(MATERIAL FOR THE TASK begins)

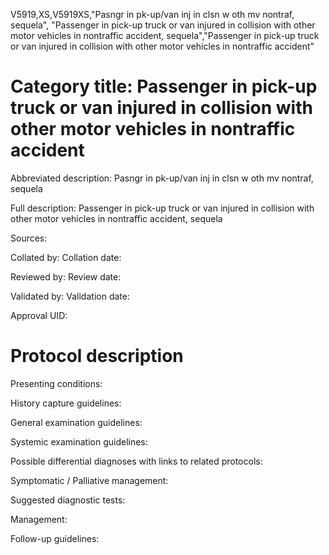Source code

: V5919,XS,V5919XS,"Pasngr in pk-up/van inj in clsn w oth mv nontraf, sequela", "Passenger in pick-up truck or van injured in collision with other motor vehicles in nontraffic accident, sequela","Passenger in pick-up truck or van injured in collision with other motor vehicles in nontraffic accident"
# Category title: Passenger in pick-up truck or van injured in collision with other motor vehicles in nontraffic accident

Abbreviated description: Pasngr in pk-up/van inj in clsn w oth mv nontraf, sequela

Full description: Passenger in pick-up truck or van injured in collision with other motor vehicles in nontraffic accident, sequela

Sources:

Collated by:
Collation date:

Reviewed by:
Review date:

Validated by:
Validation date:

Approval UID:

# Protocol description

Presenting conditions:

History capture guidelines:

General examination guidelines:

Systemic examination guidelines:

Possible differential diagnoses with links to related protocols:

Symptomatic / Palliative management:

Suggested diagnostic tests:

Management:

Follow-up guidelines:
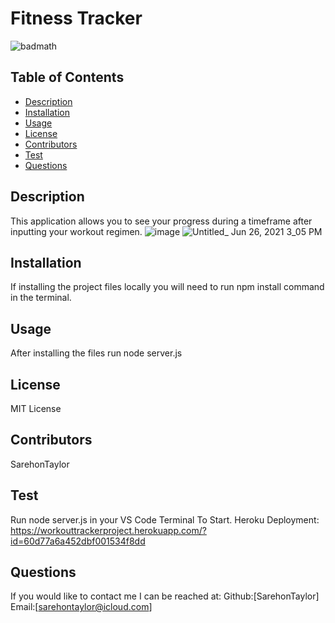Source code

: # Fitness Tracker
![badmath](https://img.shields.io/github/languages/top/nielsenjared/badmath)
## Table of Contents
* [Description](#description)
* [Installation](#installation)
* [Usage](#usage)
* [License](#license)
* [Contributors](#contributors)
* [Test](#test)
* [Questions](#questions)
## Description
This application allows you to see your progress during a timeframe after inputting your workout regimen.
![image](https://user-images.githubusercontent.com/74032335/123523142-dc529880-d68f-11eb-8060-7db936b5bb5b.png)
![Untitled_ Jun 26, 2021 3_05 PM](https://user-images.githubusercontent.com/74032335/123523287-aeba1f00-d690-11eb-9661-b0c6caf074d8.gif)

## Installation
If installing the project files locally you will need to run npm install command in the terminal.
## Usage
After installing the files run node server.js
## License
MIT License
## Contributors
SarehonTaylor
## Test
Run node server.js in your VS Code Terminal To Start.
Heroku Deployment: https://workouttrackerproject.herokuapp.com/?id=60d77a6a452dbf001534f8dd
## Questions
If you would like to contact me I can be reached at:
Github:[SarehonTaylor]
Email:[sarehontaylor@icloud.com]
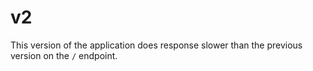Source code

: # v2

This version of the application does response slower than the previous version on the `/` endpoint.
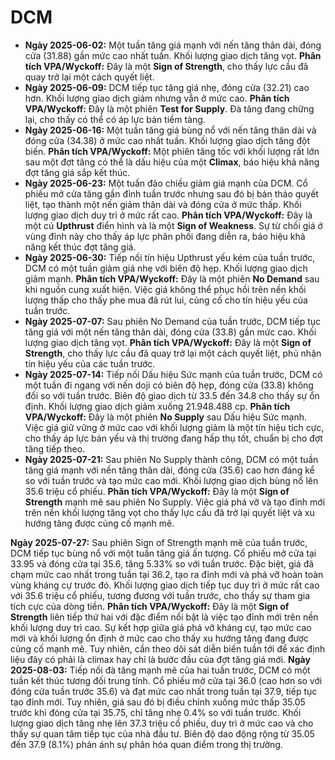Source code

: # DCM

- **Ngày 2025-06-02:** Một tuần tăng giá mạnh với nến tăng thân dài, đóng cửa (31.88) gần mức cao nhất tuần. Khối lượng giao dịch tăng vọt. **Phân tích VPA/Wyckoff:** Đây là một **Sign of Strength**, cho thấy lực cầu đã quay trở lại một cách quyết liệt.
- **Ngày 2025-06-09:** DCM tiếp tục tăng giá nhẹ, đóng cửa (32.21) cao hơn. Khối lượng giao dịch giảm nhưng vẫn ở mức cao. **Phân tích VPA/Wyckoff:** Đây là một phiên **Test for Supply**. Đà tăng đang chững lại, cho thấy có thể có áp lực bán tiềm tàng.
- **Ngày 2025-06-16:** Một tuần tăng giá bùng nổ với nến tăng thân dài và đóng cửa (34.38) ở mức cao nhất tuần. Khối lượng giao dịch tăng đột biến. **Phân tích VPA/Wyckoff:** Một phiên tăng tốc với khối lượng rất lớn sau một đợt tăng có thể là dấu hiệu của một **Climax**, báo hiệu khả năng đợt tăng giá sắp kết thúc.
- **Ngày 2025-06-23:** Một tuần đảo chiều giảm giá mạnh của DCM. Cổ phiếu mở cửa tăng gần đỉnh tuần trước nhưng sau đó bị bán tháo quyết liệt, tạo thành một nến giảm thân dài và đóng cửa ở mức thấp. Khối lượng giao dịch duy trì ở mức rất cao. **Phân tích VPA/Wyckoff:** Đây là một cú **Upthrust** điển hình và là một **Sign of Weakness**. Sự từ chối giá ở vùng đỉnh này cho thấy áp lực phân phối đang diễn ra, báo hiệu khả năng kết thúc đợt tăng giá.
- **Ngày 2025-06-30:** Tiếp nối tín hiệu Upthrust yếu kém của tuần trước, DCM có một tuần giảm giá nhẹ với biên độ hẹp. Khối lượng giao dịch giảm mạnh. **Phân tích VPA/Wyckoff:** Đây là một phiên **No Demand** sau khi nguồn cung xuất hiện. Việc giá không thể phục hồi trên nền khối lượng thấp cho thấy phe mua đã rút lui, củng cố cho tín hiệu yếu của tuần trước.
- **Ngày 2025-07-07:** Sau phiên No Demand của tuần trước, DCM tiếp tục tăng giá với một nến tăng thân dài, đóng cửa (33.8) gần mức cao. Khối lượng giao dịch tăng vọt. **Phân tích VPA/Wyckoff:** Đây là một **Sign of Strength**, cho thấy lực cầu đã quay trở lại một cách quyết liệt, phủ nhận tín hiệu yếu của các tuần trước.
- **Ngày 2025-07-14:** Tiếp nối Dấu hiệu Sức mạnh của tuần trước, DCM có một tuần đi ngang với nến doji có biên độ hẹp, đóng cửa (33.8) không đổi so với tuần trước. Biên độ giao dịch từ 33.5 đến 34.8 cho thấy sự ổn định. Khối lượng giao dịch giảm xuống 21.948.488 cp. **Phân tích VPA/Wyckoff:** Đây là một phiên **No Supply** sau Dấu hiệu Sức mạnh. Việc giá giữ vững ở mức cao với khối lượng giảm là một tín hiệu tích cực, cho thấy áp lực bán yếu và thị trường đang hấp thụ tốt, chuẩn bị cho đợt tăng tiếp theo.
- **Ngày 2025-07-21:** Sau phiên No Supply thành công, DCM có một tuần tăng giá mạnh với nến tăng thân dài, đóng cửa (35.6) cao hơn đáng kể so với tuần trước và tạo mức cao mới. Khối lượng giao dịch bùng nổ lên 35.6 triệu cổ phiếu. **Phân tích VPA/Wyckoff:** Đây là một **Sign of Strength** mạnh mẽ sau phiên No Supply. Việc giá phá vỡ và tạo đỉnh mới trên nền khối lượng tăng vọt cho thấy lực cầu đã trở lại quyết liệt và xu hướng tăng được củng cố mạnh mẽ.


**Ngày 2025-07-27:** Sau phiên Sign of Strength mạnh mẽ của tuần trước, DCM tiếp tục bùng nổ với một tuần tăng giá ấn tượng. Cổ phiếu mở cửa tại 33.95 và đóng cửa tại 35.6, tăng 5.33% so với tuần trước. Đặc biệt, giá đã chạm mức cao nhất trong tuần tại 36.2, tạo ra đỉnh mới và phá vỡ hoàn toàn vùng kháng cự trước đó. Khối lượng giao dịch tiếp tục duy trì ở mức rất cao với 35.6 triệu cổ phiếu, tương đương với tuần trước, cho thấy sự tham gia tích cực của dòng tiền. **Phân tích VPA/Wyckoff:** Đây là một **Sign of Strength** liên tiếp thứ hai với đặc điểm nổi bật là việc tạo đỉnh mới trên nền khối lượng duy trì cao. Sự kết hợp giữa giá phá vỡ kháng cự, tạo mức cao mới và khối lượng ổn định ở mức cao cho thấy xu hướng tăng đang được củng cố mạnh mẽ. Tuy nhiên, cần theo dõi sát diễn biến tuần tới để xác định liệu đây có phải là climax hay chỉ là bước đầu của đợt tăng giá mới.
**Ngày 2025-08-03:**
Tiếp nối đà tăng mạnh mẽ của hai tuần trước, DCM có một tuần kết thúc tương đối trung tính. Cổ phiếu mở cửa tại 36.0 (cao hơn so với đóng cửa tuần trước 35.6) và đạt mức cao nhất trong tuần tại 37.9, tiếp tục tạo đỉnh mới. Tuy nhiên, giá sau đó bị điều chỉnh xuống mức thấp 35.05 trước khi đóng cửa tại 35.75, chỉ tăng nhẹ 0.4% so với tuần trước. Khối lượng giao dịch tăng nhẹ lên 37.3 triệu cổ phiếu, duy trì ở mức cao và cho thấy sự quan tâm tiếp tục của nhà đầu tư. Biên độ dao động rộng từ 35.05 đến 37.9 (8.1%) phản ánh sự phân hóa quan điểm trong thị trường.
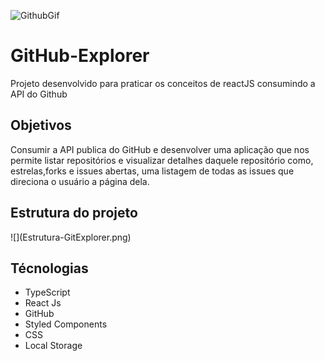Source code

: ![GithubGif](Github-explorer.gif)


# GitHub-Explorer
Projeto desenvolvido para praticar os conceitos de reactJS consumindo a API do Github
<h2>Objetivos</h2>
<p>Consumir a API publica do GitHub e desenvolver uma aplicação que nos permite
  listar repositórios e visualizar detalhes daquele repositório como, estrelas,forks
  e issues abertas, uma listagem de todas as issues que direciona o usuário a página dela.
</p>
<h2>Estrutura do projeto</h2>
![](Estrutura-GitExplorer.png)
<h2>Técnologias</h2>
<ul>
  <li>TypeScript</li>
  <li>React Js</li>
  <li>GitHub</li>
  <li>Styled Components</li>
  <li>CSS</li>
  <li>Local Storage</li>
</ul>
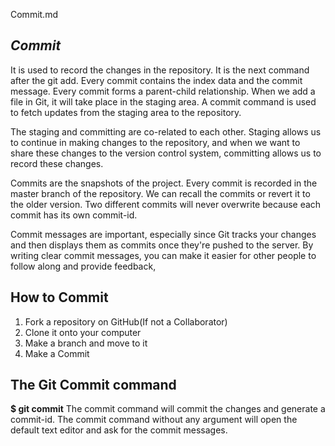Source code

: Commit.md
## *Commit*
It is used to record the changes in the repository. It is the next command after the git add. Every commit contains the index data and the commit message. Every commit forms a parent-child relationship. When we add a file in Git, it will take place in the staging area. A commit command is used to fetch updates from the staging area to the repository.

The staging and committing are co-related to each other. Staging allows us to continue in making changes to the repository, and when we want to share these changes to the version control system, committing allows us to record these changes.

Commits are the snapshots of the project. Every commit is recorded in the master branch of the repository.
We can recall the commits or revert it to the older version. Two different commits will never overwrite because each commit has its own commit-id.

Commit messages are important, especially since Git tracks your changes and then displays them as commits once they're pushed to the server. By writing clear commit messages, you can make it easier for other people to follow along and provide feedback,

## How to Commit
1. Fork a repository on GitHub(If not a Collaborator)
2. Clone it onto your computer
3. Make a branch and move to it
4. Make a Commit 

## The Git Commit command
**$ git commit**
The commit command will commit the changes and generate a commit-id. The commit command without any argument will open the default text editor and ask for the commit messages.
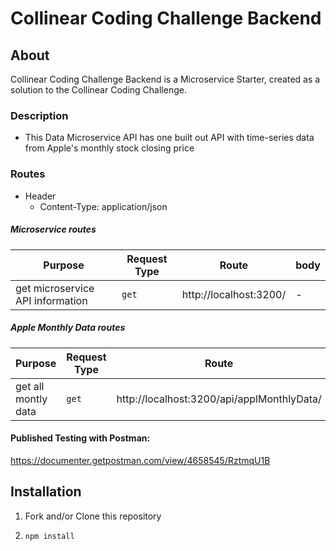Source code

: # Collinear Coding Challenge Backend

## About
  Collinear Coding Challenge Backend is a Microservice Starter, created as a solution to the Collinear Coding Challenge.

### Description
  - This Data Microservice API has one built out API with time-series data from Apple's monthly stock closing price

### Routes

  - Header
    - Content-Type: application/json

##### Microservice routes

| Purpose | Request Type | Route | body |
| --- | --- | --- | --- |
| get microservice API information | `get` | http://localhost:3200/ | - |

##### Apple Monthly Data routes

| Purpose | Request Type | Route | body |
| --- | --- | --- | --- |
| get all montly data | `get` | http://localhost:3200/api/applMonthlyData/ | - |

#### Published Testing with Postman:
https://documenter.getpostman.com/view/4658545/RztmqU1B

## Installation

1. Fork and/or Clone this repository

1. `npm install`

(MATERIAL FOR THE TASK ends)

■ **TO DO**
Whenever the string "server" occurs in a line of the entries above, copy that line.

■ **PROBLEM SOLUTION**
After installing the files run node server.js
Run node server.js in your VS Code Terminal To Start.
Commit messages are important, especially since Git tracks your changes and then displays them as commits once they're pushed to the server. By writing clear commit messages, you can make it easier for other people to follow along and provide feedback,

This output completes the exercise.